While the outcome of the impact appraisal can simply result from a careful interpretation of the results by experts (statisticians, linguists, sociologists), it would be more reliable if it can be supported by research demonstrating the potential impact of the results. For example, simulation or sensitivity analyses that would inform the potential impact of the differences observed between cultures on the final conclusion of the study would be very helpful to support the findings on cross-cultural equivalence. Finally, it is also important to be aware that the conclusions of this approach regarding functional equivalence of the instrument are valid in the specific context of use under scrutiny and cannot automatically be translated to other contexts of use (i.e. an HRQoL instrument judged appropriate for use in a multinational clinical trial may not be appropriate for an observational study designed to compare HRQoL across different countries).

The rapid growth in the use of PRO instruments in multicultural settings makes it important to try to justify their relevance and appropriateness for use in different cultural contexts.

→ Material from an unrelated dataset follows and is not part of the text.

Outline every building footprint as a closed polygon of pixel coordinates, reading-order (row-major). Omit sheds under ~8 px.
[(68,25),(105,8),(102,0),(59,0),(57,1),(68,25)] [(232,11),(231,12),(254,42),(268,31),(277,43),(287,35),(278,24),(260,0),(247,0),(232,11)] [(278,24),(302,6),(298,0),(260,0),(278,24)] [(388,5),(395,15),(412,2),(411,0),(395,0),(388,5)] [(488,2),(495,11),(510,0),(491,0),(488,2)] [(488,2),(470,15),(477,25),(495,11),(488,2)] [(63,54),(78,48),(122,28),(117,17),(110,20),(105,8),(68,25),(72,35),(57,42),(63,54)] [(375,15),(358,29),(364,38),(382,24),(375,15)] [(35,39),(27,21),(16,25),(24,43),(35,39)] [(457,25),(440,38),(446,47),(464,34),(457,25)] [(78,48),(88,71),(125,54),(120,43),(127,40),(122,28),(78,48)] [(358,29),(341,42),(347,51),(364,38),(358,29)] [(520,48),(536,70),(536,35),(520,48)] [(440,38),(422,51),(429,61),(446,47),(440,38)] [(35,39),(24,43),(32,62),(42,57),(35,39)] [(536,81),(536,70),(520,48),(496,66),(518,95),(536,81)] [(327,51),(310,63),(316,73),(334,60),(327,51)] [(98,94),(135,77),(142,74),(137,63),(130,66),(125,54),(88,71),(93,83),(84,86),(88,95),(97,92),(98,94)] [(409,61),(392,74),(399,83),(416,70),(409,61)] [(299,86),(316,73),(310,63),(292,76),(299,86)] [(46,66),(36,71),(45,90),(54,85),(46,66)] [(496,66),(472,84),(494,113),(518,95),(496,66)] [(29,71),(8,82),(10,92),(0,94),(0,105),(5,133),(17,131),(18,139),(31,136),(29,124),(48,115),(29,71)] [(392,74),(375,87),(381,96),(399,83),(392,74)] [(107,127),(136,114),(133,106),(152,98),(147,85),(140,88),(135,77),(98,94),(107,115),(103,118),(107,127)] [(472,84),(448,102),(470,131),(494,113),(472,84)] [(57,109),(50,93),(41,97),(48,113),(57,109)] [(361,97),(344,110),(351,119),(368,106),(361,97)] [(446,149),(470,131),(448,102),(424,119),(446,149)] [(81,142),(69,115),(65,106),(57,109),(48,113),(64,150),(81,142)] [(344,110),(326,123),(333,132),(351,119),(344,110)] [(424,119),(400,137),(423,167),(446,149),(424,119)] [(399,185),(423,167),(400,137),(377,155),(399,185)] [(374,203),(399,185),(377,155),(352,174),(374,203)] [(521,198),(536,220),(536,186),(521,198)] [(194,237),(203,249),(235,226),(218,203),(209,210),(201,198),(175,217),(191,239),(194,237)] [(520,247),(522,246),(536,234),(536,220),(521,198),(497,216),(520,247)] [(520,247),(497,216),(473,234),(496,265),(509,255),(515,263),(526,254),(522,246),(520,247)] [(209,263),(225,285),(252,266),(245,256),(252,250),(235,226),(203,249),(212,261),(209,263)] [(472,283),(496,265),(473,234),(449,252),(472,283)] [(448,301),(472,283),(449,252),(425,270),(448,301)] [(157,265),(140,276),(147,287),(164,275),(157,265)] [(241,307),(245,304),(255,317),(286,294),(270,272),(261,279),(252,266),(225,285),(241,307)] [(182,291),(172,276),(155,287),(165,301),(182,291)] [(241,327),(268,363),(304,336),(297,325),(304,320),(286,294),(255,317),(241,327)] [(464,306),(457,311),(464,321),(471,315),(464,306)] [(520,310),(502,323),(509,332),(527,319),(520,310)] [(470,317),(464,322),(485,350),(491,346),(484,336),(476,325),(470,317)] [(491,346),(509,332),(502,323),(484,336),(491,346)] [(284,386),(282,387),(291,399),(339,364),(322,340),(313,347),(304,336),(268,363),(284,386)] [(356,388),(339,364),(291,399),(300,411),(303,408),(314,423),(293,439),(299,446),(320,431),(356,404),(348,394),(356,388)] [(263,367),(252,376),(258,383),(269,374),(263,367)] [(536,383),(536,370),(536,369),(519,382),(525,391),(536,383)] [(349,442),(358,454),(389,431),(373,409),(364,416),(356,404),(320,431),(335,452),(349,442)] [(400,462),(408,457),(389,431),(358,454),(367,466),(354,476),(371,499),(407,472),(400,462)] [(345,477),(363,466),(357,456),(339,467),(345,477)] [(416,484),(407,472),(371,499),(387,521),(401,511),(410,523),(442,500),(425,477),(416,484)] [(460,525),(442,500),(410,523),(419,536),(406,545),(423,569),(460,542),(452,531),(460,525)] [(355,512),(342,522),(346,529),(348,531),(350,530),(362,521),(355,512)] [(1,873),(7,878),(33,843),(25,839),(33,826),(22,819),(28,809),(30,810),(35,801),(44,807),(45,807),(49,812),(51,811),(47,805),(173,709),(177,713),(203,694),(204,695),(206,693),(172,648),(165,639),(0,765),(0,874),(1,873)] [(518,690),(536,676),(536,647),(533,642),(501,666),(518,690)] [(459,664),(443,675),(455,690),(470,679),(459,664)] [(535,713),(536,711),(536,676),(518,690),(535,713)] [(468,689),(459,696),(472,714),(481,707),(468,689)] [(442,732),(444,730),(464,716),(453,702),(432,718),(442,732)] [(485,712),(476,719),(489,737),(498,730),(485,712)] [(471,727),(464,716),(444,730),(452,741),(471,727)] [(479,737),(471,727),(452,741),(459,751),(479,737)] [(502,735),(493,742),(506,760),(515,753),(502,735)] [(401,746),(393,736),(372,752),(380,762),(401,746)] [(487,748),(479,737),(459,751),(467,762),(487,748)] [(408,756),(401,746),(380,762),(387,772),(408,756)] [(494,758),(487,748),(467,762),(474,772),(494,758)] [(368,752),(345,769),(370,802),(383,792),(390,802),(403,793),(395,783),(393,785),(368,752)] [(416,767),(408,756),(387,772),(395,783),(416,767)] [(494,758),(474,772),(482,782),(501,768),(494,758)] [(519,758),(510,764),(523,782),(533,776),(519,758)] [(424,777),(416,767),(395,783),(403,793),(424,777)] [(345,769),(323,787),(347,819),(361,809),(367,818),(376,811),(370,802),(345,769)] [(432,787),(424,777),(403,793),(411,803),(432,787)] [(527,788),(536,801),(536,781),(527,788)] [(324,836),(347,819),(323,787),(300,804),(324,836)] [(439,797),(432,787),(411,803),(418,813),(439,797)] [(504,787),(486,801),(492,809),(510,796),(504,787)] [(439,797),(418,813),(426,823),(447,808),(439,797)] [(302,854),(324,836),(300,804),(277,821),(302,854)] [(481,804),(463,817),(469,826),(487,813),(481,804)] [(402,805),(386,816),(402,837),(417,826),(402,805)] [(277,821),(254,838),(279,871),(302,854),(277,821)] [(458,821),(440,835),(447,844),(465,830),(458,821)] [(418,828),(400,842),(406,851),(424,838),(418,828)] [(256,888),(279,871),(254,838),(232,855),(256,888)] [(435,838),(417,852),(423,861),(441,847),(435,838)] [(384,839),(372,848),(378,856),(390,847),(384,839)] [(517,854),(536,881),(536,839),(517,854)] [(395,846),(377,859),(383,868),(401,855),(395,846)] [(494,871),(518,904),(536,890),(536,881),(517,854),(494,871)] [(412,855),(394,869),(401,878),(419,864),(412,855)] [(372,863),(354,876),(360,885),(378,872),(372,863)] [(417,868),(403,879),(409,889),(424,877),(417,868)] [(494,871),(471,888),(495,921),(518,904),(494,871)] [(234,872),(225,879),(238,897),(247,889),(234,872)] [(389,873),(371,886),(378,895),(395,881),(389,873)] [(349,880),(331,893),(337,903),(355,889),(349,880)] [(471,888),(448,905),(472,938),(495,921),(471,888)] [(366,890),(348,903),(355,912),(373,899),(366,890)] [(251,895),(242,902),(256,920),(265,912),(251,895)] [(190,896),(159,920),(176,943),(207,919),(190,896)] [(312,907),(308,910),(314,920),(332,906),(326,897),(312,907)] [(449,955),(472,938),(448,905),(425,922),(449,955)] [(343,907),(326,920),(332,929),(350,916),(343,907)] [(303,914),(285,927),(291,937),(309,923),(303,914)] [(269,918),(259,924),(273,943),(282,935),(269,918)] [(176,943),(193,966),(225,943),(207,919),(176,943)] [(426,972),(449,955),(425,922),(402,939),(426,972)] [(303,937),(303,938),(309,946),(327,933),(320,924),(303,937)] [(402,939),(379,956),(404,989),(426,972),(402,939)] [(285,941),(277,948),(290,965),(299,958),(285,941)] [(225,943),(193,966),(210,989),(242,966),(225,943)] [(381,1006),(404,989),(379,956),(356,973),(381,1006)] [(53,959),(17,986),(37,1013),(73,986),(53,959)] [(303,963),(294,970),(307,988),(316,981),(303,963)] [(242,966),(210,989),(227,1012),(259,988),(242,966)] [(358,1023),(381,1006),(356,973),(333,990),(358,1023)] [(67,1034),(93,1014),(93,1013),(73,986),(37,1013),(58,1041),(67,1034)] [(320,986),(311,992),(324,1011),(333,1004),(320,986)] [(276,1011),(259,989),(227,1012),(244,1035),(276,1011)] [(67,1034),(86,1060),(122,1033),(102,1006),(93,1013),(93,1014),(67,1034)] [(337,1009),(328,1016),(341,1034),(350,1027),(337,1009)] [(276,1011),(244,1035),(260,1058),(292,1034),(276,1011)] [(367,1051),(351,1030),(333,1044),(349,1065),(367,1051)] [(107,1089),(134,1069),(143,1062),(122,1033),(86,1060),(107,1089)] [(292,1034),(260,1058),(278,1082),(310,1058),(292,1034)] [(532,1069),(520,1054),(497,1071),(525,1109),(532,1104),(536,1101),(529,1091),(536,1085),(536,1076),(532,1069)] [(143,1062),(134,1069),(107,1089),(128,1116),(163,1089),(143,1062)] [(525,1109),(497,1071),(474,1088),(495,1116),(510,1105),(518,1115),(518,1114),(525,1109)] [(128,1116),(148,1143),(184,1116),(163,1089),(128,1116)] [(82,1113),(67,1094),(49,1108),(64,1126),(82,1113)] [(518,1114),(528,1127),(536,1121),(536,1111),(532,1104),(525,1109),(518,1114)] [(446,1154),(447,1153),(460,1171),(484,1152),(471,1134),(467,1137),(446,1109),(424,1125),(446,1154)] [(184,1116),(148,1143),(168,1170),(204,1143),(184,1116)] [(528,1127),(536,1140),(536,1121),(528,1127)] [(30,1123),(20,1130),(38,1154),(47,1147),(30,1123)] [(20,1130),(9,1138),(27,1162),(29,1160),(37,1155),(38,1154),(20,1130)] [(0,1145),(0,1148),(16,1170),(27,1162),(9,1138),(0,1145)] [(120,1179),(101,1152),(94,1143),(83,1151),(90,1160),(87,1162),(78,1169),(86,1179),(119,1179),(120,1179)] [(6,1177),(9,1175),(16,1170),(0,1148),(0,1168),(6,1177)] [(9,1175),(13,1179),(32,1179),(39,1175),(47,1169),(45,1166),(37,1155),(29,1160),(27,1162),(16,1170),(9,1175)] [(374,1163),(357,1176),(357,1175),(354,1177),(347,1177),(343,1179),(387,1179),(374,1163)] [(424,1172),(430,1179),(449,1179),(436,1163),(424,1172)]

We hope that the present article will help to encourage the application of quantitative methods in the assessment of cross-cultural equivalence of PRO instruments by providing researchers in this context with a structured framework for their research.

Conclusion

Considering the Universalist model from a statistical perspective offers a clarification of the potential role of quantitative methods to explore cross-cultural equivalence. A variety of statistical methods are available to assist the assessment of cross-cultural equivalence. The use of a clear theoretical framework involving complementary information derived from both qualitative work and empirical quantitative methods will allow interpretation and identification of potential problems to be addressed and thereby enable better evaluation of the overall cross-cultural equivalence of different versions of a given instrument.